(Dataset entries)

====

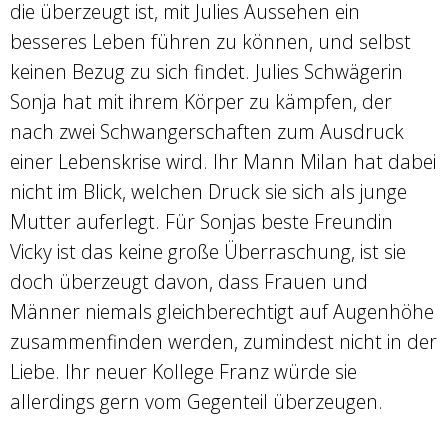
die überzeugt ist, mit Julies Aussehen ein
besseres Leben führen zu können, und selbst
keinen Bezug zu sich findet. Julies Schwägerin
Sonja hat mit ihrem Körper zu kämpfen, der
nach zwei Schwangerschaften zum Ausdruck
einer Lebenskrise wird. Ihr Mann Milan hat dabei
nicht im Blick, welchen Druck sie sich als junge
Mutter auferlegt. Für Sonjas beste Freundin
Vicky ist das keine große Überraschung, ist sie
doch überzeugt davon, dass Frauen und
Männer niemals gleichberechtigt auf Augenhöhe
zusammenfinden werden, zumindest nicht in der
Liebe. Ihr neuer Kollege Franz würde sie
allerdings gern vom Gegenteil überzeugen.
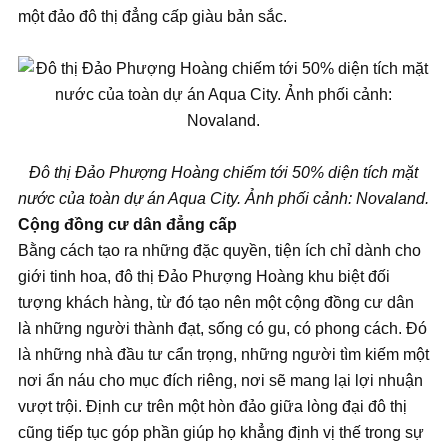
một đảo đô thị đẳng cấp giàu bản sắc.
Đô thị Đảo Phượng Hoàng chiếm tới 50% diện tích mặt
nước của toàn dự án Aqua City. Ảnh phối cảnh: Novaland.
Cộng đồng cư dân đẳng cấp
Bằng cách tạo ra những đặc quyền, tiện ích chỉ dành cho
giới tinh hoa, đô thị Đảo Phượng Hoàng khu biệt đối
tượng khách hàng, từ đó tạo nên một cộng đồng cư dân
là những người thành đạt, sống có gu, có phong cách. Đó
là những nhà đầu tư cẩn trọng, những người tìm kiếm một
nơi ẩn náu cho mục đích riêng, nơi sẽ mang lại lợi nhuận
vượt trội. Định cư trên một hòn đảo giữa lòng đại đô thị
cũng tiếp tục góp phần giúp họ khẳng định vị thế trong sự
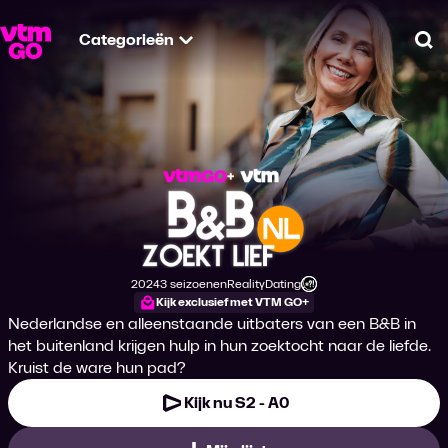
Categorieën
Zo
B&B zoekt Lief NL
2024
3 seizoenen
Reality
Dating
Productiejaar
Genre
Genre
Leeftijdsclassificatie
Kijk exclusief met VTM GO+
Nederlandse en alleenstaande uitbaters van een B&B in
het buitenland krijgen hulp in hun zoektocht naar de liefde.
Kruist de ware hun pad?
Kijk nu S2 - A0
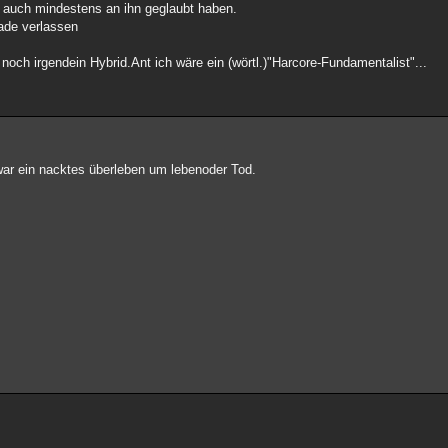
ie auch mindestens an ihn geglaubt haben.
nade verlassen
och irgendein Hybrid.Ant ich wäre ein (wörtl.)"Harcore-Fundamentalist"...
 war ein nacktes überleben um lebenoder Tod.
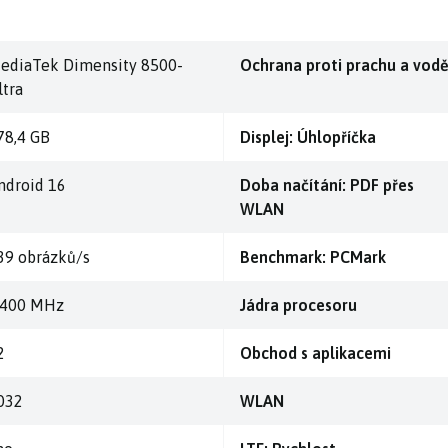
ediaTek Dimensity 8500-
Ochrana proti prachu a vod
ltra
78,4 GB
Displej: Úhlopříčka
ndroid 16
Doba načítání: PDF přes
WLAN
39 obrázků/s
Benchmark: PCMark
.400 MHz
Jádra procesoru
2
Obchod s aplikacemi
032
WLAN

====

§ **What is expected**: Only the lines from the one containing "Displej: Úhlopříčka" through the last line above belong in your answer. Retype them exactly.

§ **Result of the exercise**:
Displej: Úhlopříčka
ndroid 16
Doba načítání: PDF přes
WLAN
39 obrázků/s
Benchmark: PCMark
.400 MHz
Jádra procesoru
2
Obchod s aplikacemi
032
WLAN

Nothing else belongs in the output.